BEGIN INFORMATION
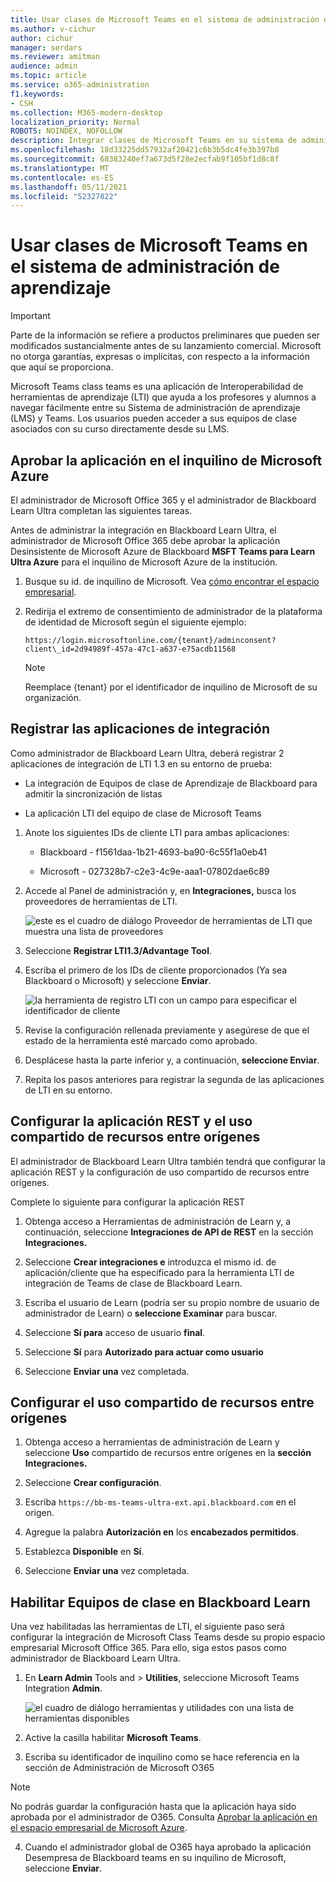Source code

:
 ```yaml
---
title: Usar clases de Microsoft Teams en el sistema de administración de aprendizaje
ms.author: v-cichur
author: cichur
manager: serdars
ms.reviewer: amitman
audience: admin
ms.topic: article
ms.service: o365-administration
f1.keywords:
- CSH
ms.collection: M365-modern-desktop
localization_priority: Normal
ROBOTS: NOINDEX, NOFOLLOW
description: Integrar clases de Microsoft Teams en su sistema de administración de aprendizaje
ms.openlocfilehash: 18d33225dd57932af20421c6b3b5dc4fe3b397b8
ms.sourcegitcommit: 68383240ef7a673d5f28e2ecfab9f105bf1d8c8f
ms.translationtype: MT
ms.contentlocale: es-ES
ms.lasthandoff: 05/11/2021
ms.locfileid: "52327822"
---
```

# <a name="use-microsoft-teams-classes-in-your-learning-management-system"></a>Usar clases de Microsoft Teams en el sistema de administración de aprendizaje

> [!IMPORTANT]
> Parte de la información se refiere a productos preliminares que pueden ser modificados sustancialmente antes de su lanzamiento comercial. Microsoft no otorga garantías, expresas o implícitas, con respecto a la información que aquí se proporciona.

Microsoft Teams class teams es una aplicación de Interoperabilidad de herramientas de aprendizaje (LTI) que ayuda a los profesores y alumnos a navegar fácilmente entre su Sistema de administración de aprendizaje (LMS) y Teams. Los usuarios pueden acceder a sus equipos de clase asociados con su curso directamente desde su LMS.

## <a name="approve-the-app-in-the-microsoft-azure-tenant"></a>Aprobar la aplicación en el inquilino de Microsoft Azure

El administrador de Microsoft Office 365 y el administrador de Blackboard Learn Ultra completan las siguientes tareas.

Antes de administrar la integración en Blackboard Learn Ultra, el administrador de Microsoft Office 365 debe aprobar la aplicación Desinsistente de Microsoft Azure de Blackboard **MSFT Teams para Learn Ultra Azure** para el inquilino de Microsoft Azure de la institución.

1. Busque su id. de inquilino de Microsoft. Vea [cómo encontrar el espacio empresarial](/azure/active-directory/fundamentals/active-directory-how-to-find-tenant).

2. Redirija el extremo de consentimiento de administrador de la plataforma de identidad de Microsoft según el siguiente ejemplo:

   `https://login.microsoftonline.com/{tenant}/adminconsent?client\_id=2d94989f-457a-47c1-a637-e75acdb11568`

   > [!NOTE]
   > Reemplace {tenant} por el identificador de inquilino de Microsoft de su organización.

## <a name="register-the-integration-apps"></a>Registrar las aplicaciones de integración

Como administrador de Blackboard Learn Ultra, deberá registrar 2 aplicaciones de integración de LTI 1.3 en su entorno de prueba:

- La integración de Equipos de clase de Aprendizaje de Blackboard para admitir la sincronización de listas

- La aplicación LTI del equipo de clase de Microsoft Teams

1. Anote los siguientes IDs de cliente LTI para ambas aplicaciones:

    - Blackboard - f1561daa-1b21-4693-ba90-6c55f1a0eb41

    - Microsoft - 027328b7-c2e3-4c9e-aaa1-07802dae6c89

2. Accede al Panel de administración y, en **Integraciones,** busca los proveedores de herramientas de LTI.

   ![este es el cuadro de diálogo Proveedor de herramientas de LTI que muestra una lista de proveedores](../media/lti-media/lti-tool-providers.png)

3. Seleccione **Registrar LTI1.3/Advantage Tool**.

4. Escriba el primero de los IDs de cliente proporcionados (Ya sea Blackboard o Microsoft) y seleccione **Enviar**.

   ![la herramienta de registro LTI con un campo para especificar el identificador de cliente](../media/lti-media/register-tool.png)

5. Revise la configuración rellenada previamente y asegúrese de que el estado de la herramienta esté marcado como aprobado.

6. Desplácese hasta la parte inferior y, a continuación, **seleccione Enviar**.

7. Repita los pasos anteriores para registrar la segunda de las aplicaciones de LTI en su entorno.

## <a name="set-up-the-rest-application-and-cross-origin-resource-sharing"></a>Configurar la aplicación REST y el uso compartido de recursos entre orígenes

El administrador de Blackboard Learn Ultra también tendrá que configurar la aplicación REST y la configuración de uso compartido de recursos entre orígenes.

Complete lo siguiente para configurar la aplicación REST

1. Obtenga acceso a Herramientas de administración de Learn y, a continuación, seleccione **Integraciones de API de REST** en la sección **Integraciones.**

2. Seleccione **Crear integraciones e** introduzca el mismo id. de aplicación/cliente que ha especificado para la herramienta LTI de integración de Teams de clase de Blackboard Learn.

3. Escriba el usuario de Learn (podría ser su propio nombre de usuario de administrador de Learn) o **seleccione Examinar** para buscar.

4. Seleccione **Sí para** acceso de usuario **final**.

5. Seleccione **Sí** para **Autorizado para actuar como usuario**

6. Seleccione **Enviar una** vez completada.

## <a name="set-up-cross-origin-resource-sharing"></a>Configurar el uso compartido de recursos entre orígenes

1. Obtenga acceso a herramientas de administración de Learn y seleccione **Uso** compartido de recursos entre orígenes en la **sección Integraciones.**

2. Seleccione **Crear configuración**.

3. Escriba `https://bb-ms-teams-ultra-ext.api.blackboard.com` en el origen.

4. Agregue la palabra **Autorización en** los **encabezados permitidos**.

5. Establezca **Disponible** en **Sí**.

6. Seleccione **Enviar una** vez completada.

## <a name="enable-class-teams-in-blackboard-learn"></a>Habilitar Equipos de clase en Blackboard Learn

Una vez habilitadas las herramientas de LTI, el siguiente paso será configurar la integración de Microsoft Class Teams desde su propio espacio empresarial Microsoft Office 365. Para ello, siga estos pasos como administrador de Blackboard Learn Ultra.

1. En **Learn Admin** Tools and  >  **Utilities**, seleccione Microsoft Teams Integration **Admin**.

   ![el cuadro de diálogo herramientas y utilidades con una lista de herramientas disponibles](../media/lti-media/tools-utilities.png)

2. Active la casilla habilitar **Microsoft Teams**.

3. Escriba su identificador de inquilino como se hace referencia en la sección de Administración de Microsoft O365

 > [!NOTE]
 > No podrás guardar la configuración hasta que la aplicación haya sido aprobada por el administrador de O365. Consulta [Aprobar la aplicación en el espacio empresarial de Microsoft Azure](#approve-the-app-in-the-microsoft-azure-tenant).

4. Cuando el administrador global de O365 haya aprobado la aplicación Desempresa de Blackboard teams en su inquilino de Microsoft, seleccione **Enviar**.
END INFORMATION
» TASK BRIEF
Return the count of lines in the entries above that include the word "hasta", without any added text.

» ANSWER SPACE
2